Some impressions from prospective students looking at UC Davis (where Jess goes to school):

• “I thought that Davis was absolutely beautiful  reminded me of yosemite. If they were as prestigious as ucla or berkeley, i’d go there for sure. But sadly, they’re not   Plus I don’t want to go to a school where people can get in with a 3.0 if I worked hard for my 3.8 haha. It just seems like a waste of all that time during my stay here at my cc.”

• ” I don’t like that either. My 4.0 required a lot of effort. Going to Davis decreases the value of that 4.0 slightly; most of the value will now come from the information/skills I’ve retained.”

• “Davis was sooo awesome! They make you feel like they really want you there. Went to the event, had the campus and housing tour, checked out apartments and had lunch in downtown davis! The place is reallllly green and trees everywhere. They had a fair in the quad too… It is just like Berkeley, but less ghetto. Went to Sacramento afterwards and that was nice too. I think I’m going to be an Aggie.”

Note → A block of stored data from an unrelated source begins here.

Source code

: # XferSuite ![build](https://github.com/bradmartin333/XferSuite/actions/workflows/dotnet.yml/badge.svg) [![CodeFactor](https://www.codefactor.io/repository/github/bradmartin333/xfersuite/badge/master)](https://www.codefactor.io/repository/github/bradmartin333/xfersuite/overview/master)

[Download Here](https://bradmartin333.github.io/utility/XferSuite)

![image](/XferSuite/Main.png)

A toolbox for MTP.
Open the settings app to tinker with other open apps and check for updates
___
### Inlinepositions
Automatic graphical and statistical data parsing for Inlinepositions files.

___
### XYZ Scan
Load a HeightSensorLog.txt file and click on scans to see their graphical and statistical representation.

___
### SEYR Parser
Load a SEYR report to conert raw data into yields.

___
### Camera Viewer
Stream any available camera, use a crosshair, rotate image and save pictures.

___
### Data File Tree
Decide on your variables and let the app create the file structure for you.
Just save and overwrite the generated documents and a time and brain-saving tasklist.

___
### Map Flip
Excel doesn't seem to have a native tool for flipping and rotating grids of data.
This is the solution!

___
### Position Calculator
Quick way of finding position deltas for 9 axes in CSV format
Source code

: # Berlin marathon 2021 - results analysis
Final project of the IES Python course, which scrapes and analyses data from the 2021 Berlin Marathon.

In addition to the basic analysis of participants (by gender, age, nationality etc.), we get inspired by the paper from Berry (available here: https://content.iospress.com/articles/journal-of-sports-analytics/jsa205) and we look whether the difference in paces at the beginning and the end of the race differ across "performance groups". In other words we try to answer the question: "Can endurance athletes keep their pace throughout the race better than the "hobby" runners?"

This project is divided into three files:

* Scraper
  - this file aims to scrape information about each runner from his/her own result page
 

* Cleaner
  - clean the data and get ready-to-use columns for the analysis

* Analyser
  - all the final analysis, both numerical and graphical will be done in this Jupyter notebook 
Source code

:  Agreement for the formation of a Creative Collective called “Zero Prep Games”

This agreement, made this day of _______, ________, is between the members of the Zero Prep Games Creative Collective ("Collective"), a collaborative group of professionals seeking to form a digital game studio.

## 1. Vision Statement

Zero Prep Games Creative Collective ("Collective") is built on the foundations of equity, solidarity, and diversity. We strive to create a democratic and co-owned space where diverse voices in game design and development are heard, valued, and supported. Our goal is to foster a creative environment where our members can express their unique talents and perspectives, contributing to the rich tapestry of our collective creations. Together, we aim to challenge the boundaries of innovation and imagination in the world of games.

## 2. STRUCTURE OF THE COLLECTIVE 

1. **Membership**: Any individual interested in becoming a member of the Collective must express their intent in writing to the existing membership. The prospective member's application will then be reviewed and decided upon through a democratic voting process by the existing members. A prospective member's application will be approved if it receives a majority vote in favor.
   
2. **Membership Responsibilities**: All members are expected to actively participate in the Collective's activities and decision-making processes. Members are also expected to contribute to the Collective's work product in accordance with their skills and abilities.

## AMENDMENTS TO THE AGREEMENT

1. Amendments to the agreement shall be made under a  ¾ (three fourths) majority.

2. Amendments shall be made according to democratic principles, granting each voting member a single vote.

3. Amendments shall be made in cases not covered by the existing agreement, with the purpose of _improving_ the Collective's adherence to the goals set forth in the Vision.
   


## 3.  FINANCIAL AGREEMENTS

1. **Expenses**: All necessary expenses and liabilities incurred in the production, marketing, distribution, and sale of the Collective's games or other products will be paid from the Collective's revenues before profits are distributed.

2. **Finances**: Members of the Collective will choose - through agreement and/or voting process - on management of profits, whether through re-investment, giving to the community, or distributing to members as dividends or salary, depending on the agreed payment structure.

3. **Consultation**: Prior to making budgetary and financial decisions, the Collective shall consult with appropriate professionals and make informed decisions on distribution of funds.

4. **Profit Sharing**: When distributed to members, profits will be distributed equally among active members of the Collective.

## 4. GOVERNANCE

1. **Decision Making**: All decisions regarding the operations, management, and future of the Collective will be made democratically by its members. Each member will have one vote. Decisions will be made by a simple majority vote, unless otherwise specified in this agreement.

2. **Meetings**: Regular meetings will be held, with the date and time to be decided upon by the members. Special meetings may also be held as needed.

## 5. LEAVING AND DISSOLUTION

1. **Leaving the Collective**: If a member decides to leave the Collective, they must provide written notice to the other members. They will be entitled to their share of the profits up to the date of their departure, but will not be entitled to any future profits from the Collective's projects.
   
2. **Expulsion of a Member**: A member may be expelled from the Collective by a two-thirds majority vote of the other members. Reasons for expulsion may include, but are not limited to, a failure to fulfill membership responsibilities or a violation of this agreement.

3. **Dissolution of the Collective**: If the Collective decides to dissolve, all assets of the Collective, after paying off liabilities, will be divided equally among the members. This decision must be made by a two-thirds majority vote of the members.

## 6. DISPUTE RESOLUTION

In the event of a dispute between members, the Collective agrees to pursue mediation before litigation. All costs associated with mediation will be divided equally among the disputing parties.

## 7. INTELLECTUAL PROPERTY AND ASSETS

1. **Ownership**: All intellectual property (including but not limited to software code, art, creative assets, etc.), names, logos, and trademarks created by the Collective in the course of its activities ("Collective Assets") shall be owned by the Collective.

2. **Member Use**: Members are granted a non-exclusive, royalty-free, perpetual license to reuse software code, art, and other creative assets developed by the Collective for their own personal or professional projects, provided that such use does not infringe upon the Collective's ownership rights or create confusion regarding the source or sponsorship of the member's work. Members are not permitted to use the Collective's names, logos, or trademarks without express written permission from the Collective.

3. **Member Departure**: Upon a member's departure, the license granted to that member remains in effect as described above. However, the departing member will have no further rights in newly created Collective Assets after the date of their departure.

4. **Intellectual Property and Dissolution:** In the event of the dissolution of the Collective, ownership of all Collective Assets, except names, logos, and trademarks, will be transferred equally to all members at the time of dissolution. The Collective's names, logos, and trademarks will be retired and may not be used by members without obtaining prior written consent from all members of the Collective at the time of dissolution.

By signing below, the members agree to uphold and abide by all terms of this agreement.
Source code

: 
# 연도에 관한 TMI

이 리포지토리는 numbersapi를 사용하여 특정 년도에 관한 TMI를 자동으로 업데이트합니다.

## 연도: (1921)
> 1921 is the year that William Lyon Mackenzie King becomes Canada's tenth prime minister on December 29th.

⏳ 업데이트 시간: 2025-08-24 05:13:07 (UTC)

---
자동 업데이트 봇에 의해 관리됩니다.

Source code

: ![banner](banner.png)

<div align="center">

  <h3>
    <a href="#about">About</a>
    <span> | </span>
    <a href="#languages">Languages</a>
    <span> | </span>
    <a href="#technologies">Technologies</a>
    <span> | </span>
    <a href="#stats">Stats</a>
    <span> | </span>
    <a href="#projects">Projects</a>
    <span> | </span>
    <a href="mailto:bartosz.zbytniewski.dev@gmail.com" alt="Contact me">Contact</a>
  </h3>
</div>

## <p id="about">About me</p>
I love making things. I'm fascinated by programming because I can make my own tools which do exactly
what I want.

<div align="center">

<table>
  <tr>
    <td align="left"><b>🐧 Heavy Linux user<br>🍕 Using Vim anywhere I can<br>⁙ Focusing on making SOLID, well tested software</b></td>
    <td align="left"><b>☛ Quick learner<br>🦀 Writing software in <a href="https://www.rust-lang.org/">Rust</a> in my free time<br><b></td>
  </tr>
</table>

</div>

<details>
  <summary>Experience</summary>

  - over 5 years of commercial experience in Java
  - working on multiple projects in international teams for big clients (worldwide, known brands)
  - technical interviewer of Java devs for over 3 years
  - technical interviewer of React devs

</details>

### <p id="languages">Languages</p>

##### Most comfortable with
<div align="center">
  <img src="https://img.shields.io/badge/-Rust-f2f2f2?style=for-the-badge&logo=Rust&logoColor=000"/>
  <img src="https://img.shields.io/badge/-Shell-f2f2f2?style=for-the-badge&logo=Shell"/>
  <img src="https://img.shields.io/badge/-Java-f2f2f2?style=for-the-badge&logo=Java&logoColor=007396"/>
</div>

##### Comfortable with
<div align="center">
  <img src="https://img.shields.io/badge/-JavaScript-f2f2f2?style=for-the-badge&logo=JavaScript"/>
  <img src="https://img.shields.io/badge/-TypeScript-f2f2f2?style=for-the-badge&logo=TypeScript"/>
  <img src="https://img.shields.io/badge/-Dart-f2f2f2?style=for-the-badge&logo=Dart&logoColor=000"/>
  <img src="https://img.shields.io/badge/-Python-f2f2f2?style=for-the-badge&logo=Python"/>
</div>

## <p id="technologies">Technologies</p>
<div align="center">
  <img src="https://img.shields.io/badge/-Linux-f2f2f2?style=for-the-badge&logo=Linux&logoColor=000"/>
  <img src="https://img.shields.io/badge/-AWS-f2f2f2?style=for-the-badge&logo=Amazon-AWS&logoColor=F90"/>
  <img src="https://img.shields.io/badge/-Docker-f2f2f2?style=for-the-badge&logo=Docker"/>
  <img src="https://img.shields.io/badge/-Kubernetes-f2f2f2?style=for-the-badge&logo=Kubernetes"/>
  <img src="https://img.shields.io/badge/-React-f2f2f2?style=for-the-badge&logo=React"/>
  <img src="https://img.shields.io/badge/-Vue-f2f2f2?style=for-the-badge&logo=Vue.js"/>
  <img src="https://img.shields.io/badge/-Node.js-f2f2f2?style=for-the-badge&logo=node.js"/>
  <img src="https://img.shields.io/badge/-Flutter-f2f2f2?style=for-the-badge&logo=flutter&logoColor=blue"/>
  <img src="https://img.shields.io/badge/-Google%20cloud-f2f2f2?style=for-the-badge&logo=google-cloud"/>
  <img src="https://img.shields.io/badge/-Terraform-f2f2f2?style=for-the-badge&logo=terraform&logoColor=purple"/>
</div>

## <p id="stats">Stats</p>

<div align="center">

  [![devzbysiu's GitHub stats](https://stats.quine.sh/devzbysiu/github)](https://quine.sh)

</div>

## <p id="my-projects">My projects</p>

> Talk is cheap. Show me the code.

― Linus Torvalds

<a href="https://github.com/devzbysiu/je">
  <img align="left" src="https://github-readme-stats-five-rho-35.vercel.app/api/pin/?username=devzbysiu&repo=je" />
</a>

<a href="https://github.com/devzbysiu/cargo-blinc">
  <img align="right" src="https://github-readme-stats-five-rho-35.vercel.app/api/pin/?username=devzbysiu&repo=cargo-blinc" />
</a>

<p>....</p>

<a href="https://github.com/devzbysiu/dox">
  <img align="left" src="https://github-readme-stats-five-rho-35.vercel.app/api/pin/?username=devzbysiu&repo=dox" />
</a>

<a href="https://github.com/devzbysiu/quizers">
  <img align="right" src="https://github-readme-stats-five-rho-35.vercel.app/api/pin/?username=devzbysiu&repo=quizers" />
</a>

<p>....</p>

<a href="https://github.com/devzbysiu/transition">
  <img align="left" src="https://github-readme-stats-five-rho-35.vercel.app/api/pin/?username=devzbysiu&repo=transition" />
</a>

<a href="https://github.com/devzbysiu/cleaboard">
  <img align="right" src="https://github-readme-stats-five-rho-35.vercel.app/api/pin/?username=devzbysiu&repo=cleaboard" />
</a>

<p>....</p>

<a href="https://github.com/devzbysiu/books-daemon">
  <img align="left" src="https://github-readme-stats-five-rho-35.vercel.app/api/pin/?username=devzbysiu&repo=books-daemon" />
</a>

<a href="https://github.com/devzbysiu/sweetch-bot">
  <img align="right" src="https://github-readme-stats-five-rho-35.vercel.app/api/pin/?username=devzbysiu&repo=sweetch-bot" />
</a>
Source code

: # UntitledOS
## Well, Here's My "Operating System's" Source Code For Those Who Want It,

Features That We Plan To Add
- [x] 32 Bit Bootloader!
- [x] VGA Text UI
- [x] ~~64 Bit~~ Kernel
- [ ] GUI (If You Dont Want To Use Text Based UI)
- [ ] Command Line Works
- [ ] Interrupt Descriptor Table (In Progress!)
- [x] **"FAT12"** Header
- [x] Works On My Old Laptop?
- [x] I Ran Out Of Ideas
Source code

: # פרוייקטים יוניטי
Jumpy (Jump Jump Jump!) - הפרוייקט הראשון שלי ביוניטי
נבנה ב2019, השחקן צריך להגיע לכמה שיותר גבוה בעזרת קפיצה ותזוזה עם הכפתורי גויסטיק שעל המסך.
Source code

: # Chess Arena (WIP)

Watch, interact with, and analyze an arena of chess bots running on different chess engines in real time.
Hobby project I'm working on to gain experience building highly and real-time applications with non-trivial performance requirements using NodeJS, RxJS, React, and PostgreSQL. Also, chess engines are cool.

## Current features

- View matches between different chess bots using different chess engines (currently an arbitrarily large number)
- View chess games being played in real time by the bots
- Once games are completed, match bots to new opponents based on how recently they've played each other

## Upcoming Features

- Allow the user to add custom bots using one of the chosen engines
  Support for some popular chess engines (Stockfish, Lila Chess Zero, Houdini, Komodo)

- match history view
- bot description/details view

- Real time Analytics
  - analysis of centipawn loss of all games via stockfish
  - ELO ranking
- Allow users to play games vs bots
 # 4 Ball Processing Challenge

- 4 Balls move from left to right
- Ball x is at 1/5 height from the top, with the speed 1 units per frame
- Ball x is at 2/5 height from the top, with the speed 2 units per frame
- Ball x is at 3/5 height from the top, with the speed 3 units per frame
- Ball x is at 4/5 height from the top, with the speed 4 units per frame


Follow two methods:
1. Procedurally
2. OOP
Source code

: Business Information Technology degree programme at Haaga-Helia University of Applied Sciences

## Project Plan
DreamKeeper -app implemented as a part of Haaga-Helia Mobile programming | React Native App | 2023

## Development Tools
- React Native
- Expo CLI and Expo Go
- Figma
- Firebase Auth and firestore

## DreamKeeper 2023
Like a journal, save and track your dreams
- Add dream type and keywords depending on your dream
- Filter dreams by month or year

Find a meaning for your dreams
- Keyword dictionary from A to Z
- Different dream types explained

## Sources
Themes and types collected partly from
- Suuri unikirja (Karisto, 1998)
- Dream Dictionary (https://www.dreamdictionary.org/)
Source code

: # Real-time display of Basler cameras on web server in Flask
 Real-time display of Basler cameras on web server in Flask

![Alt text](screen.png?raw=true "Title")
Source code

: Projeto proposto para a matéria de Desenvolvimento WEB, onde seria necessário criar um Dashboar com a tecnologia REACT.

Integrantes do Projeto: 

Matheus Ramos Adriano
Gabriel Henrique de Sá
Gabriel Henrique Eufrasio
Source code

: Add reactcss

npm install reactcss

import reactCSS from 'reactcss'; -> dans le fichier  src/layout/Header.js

• “The city of Davis is beautiful, especially the downtown, but the campus is pretty plain (not as ugly as UCSD, though). It’s also extremely difficult to get around without a bike. Suffice it to say, I was on foot the entire day and trekking between the ARC and east campus was tedioussssss.”

• “The student body seems motivated. I’m excited to be involved in political clubs and the upper division classes look very enticing. Lots of babes, but also lots of in-shape males as well. We guys have our competition cut out for us.   Really great restaurants downtown. I went and got a pesto-chicken-tomato crepe at ‘Crepeville.’ One of the best things I’ve eaten in a while.  😛  Housing is a bit sketchy, especially Cuarto. Castillian Hall looks like a converted Motel 6. All that being said, I’m going to be attending, and hopefully the students at Davis will make up for some of the underwhelming aspects. Aggie pride!”